17 set 2011 às 15:29

Uma lista de exigências feita pelos Beatles em 1965 para realizar um show nos Estados Unidos incluiu a recusa da banda em tocar diante de uma plateia em que brancos e negros estivessem segregados.

A lista de exigências formulada pela banda deverá ir a leilão na cidade americana de Los Angeles no próximo dia 20 de setembro e a expectativa é de que o documento alcance um um valor de até US$ 5 mil (cerca de R$ 8,6 mil).



O contrato contendo as demandas do lendário grupo de Liverpool mostra que os Beatles tinham um posicionamento claro em relação à política racial discriminatória em vigor nos Estados Unidos, em um momento em que o movimento de direitos civis comandado por Martin Luther King começava a ganhar força.

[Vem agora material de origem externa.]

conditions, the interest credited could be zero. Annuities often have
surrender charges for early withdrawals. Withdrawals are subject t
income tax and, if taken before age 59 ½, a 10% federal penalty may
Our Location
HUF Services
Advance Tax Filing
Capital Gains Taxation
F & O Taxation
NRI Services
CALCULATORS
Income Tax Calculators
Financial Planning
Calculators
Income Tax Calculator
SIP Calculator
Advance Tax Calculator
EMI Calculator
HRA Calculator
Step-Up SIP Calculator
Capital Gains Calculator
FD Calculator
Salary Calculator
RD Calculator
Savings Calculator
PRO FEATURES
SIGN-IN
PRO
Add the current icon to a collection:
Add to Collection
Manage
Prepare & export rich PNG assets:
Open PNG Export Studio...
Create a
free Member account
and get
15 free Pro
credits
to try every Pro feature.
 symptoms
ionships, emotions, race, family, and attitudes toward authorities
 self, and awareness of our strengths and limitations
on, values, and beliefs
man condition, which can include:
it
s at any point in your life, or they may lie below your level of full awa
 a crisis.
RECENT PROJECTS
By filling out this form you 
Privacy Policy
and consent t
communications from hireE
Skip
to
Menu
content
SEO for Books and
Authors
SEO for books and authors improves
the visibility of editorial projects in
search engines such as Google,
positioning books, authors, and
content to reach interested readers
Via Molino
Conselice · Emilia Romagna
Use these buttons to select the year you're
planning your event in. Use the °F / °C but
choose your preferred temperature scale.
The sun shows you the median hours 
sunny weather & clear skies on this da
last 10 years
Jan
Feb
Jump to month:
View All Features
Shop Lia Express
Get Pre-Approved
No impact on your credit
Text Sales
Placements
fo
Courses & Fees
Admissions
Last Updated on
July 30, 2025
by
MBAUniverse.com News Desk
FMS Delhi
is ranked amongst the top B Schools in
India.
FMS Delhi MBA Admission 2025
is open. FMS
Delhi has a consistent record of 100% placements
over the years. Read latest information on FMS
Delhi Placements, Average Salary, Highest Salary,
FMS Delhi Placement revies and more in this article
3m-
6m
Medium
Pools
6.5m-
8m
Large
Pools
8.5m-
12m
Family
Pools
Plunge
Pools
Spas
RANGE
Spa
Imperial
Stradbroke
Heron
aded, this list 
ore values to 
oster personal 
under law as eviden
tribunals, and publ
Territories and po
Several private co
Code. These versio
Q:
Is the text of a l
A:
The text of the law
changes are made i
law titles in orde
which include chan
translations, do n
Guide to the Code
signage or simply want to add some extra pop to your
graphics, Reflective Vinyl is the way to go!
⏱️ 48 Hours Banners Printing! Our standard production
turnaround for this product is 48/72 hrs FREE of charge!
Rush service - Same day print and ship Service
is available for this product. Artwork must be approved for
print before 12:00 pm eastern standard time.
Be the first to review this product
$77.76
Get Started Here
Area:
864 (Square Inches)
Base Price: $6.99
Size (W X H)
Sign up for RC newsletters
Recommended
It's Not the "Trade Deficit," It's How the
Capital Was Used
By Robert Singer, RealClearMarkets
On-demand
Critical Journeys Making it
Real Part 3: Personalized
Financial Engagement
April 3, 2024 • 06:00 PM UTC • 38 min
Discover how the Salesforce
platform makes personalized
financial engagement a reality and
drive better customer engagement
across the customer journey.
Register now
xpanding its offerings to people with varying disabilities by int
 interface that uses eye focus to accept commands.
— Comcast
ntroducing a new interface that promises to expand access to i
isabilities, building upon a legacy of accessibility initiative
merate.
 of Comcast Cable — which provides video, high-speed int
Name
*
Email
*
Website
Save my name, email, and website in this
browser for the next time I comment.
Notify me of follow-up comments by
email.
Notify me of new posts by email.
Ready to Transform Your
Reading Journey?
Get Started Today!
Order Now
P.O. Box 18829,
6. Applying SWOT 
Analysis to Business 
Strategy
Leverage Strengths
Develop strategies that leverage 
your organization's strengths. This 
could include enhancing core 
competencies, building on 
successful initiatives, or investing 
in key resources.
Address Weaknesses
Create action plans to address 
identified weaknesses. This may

No ano anterior, Luther King vencera o Prêmio Nobel da Paz por sua campanha pacífica de desobediência civil contra a política segregacionista ainda em vigor em boa parte dos Estados Unidos.


Humildade


O documento com as pré-condições para tocar no Cow Palace, em Daly City, no Estado americano da Califórnia, mostra ainda uma humildade que destoa das listas de exigências feitas por roqueiros atualmente.


O documento, assinado pelo empresário do grupo, Brian Epstein, diz que a banda não iria tocar diante de ''uma plateia segregada'' e solicita um camarim contendo ''quatro camas portáteis, espelhos, um isopor para para guardar gelo, uma TV portátil e toalhas limpas''.


O grupo faz ainda um prosaico pedido por ''eletricidade e água''.

As únicas exigências mais elaboradas foram pedidos de que ''150 policiais uniformizados forneçam proteção'' à banda e a solicitação de ''um palco especial para a bateria de Ringo (Starr)''.